Salve had told the court that pollution levels in Delhi had reached an alarming stage and was increasing unabated. He also stated that ever-growing particulate matter in the air has started causing severe respiratory diseases.
“Delhi has lost the gains made through the introduction of clean fuel — CNG — as current pollution levels are high and toxic. It is clear that the city needs to do urgent, drastic and long-term second-generation reforms to reduce this burden,” Salve said.
Salve also read out from a report prepared by Environment Pollution (Prevention and Control) Authority, which demonstrated the rise in pollution level in the national capital and also suggested measures to contain the menace.

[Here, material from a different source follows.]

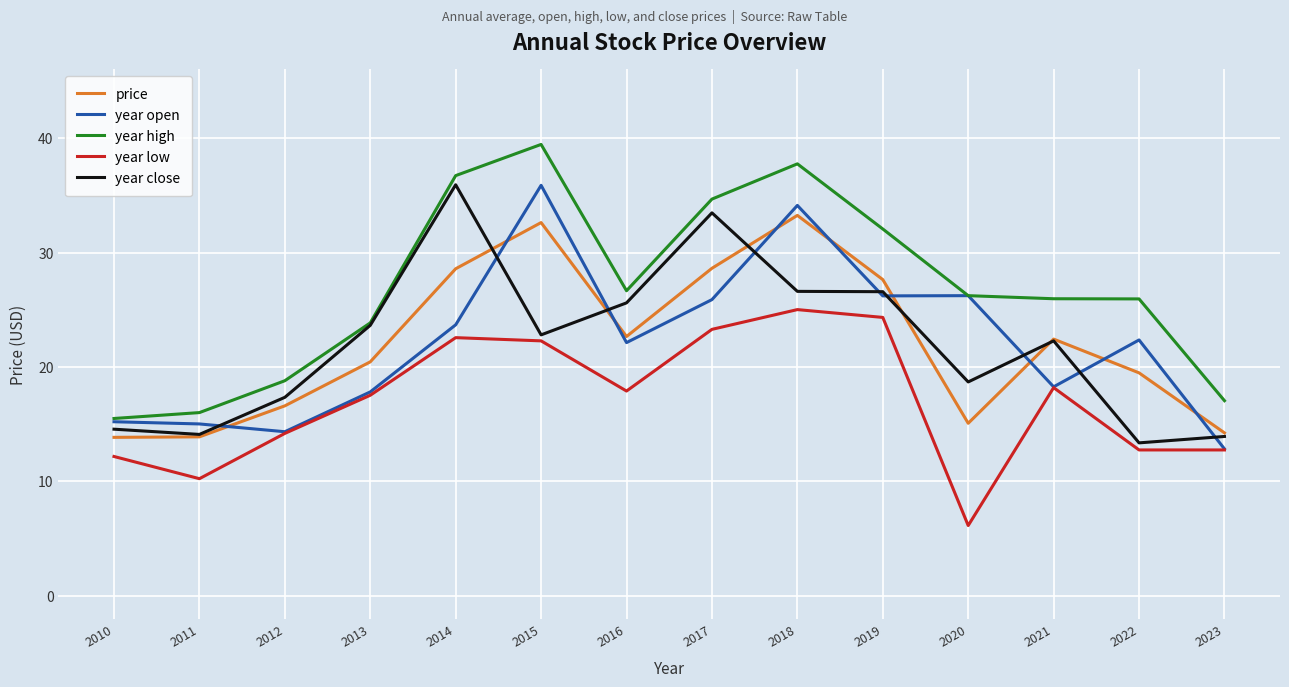

What is the minimum value shown in the chart?

6.1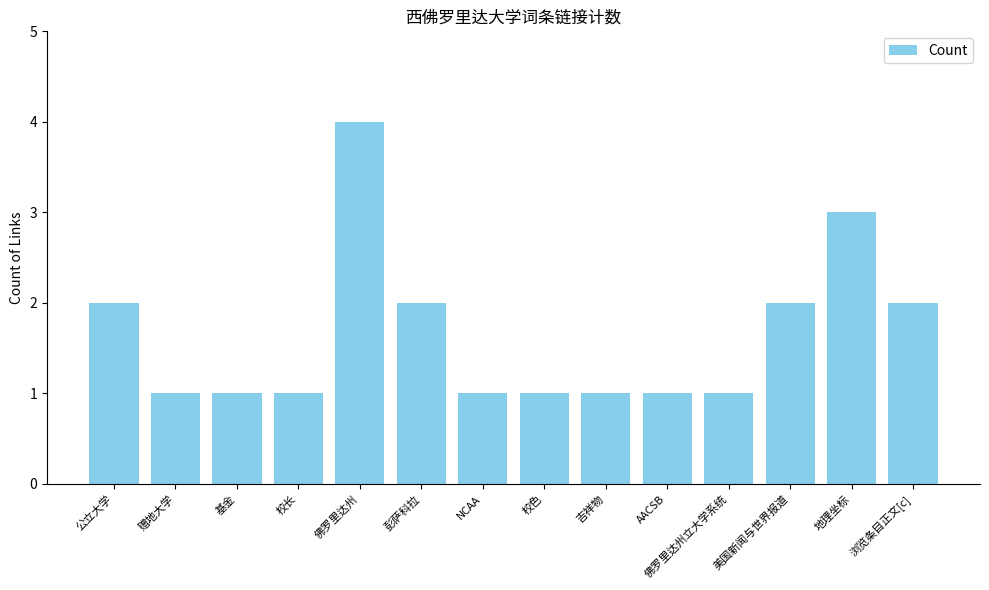

At which category does the chart reach its peak across all series?

佛罗里达州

An analysis of the air quality data, the report pointed out, revealed that there were at least 25 days of “severe pollution” between October 1 and November 26.
“Severe pollution days mean that the PM 2.5 level was over 250, which is four times higher than the prescribed standard. On certain days, the level was over eight times higher than the standard — which clearly means that not only was the level severe but it also touched emergency levels,” the report stated.
The report further said the Centre was required to advance the introduction of Euro IV (Bharat stage IV) across the country from its current schedule of 2017 and they must now answer regarding the schedule.
The bench noted that all these issues were of utmost importance and that the government should submit a detailed response, making its stand clear.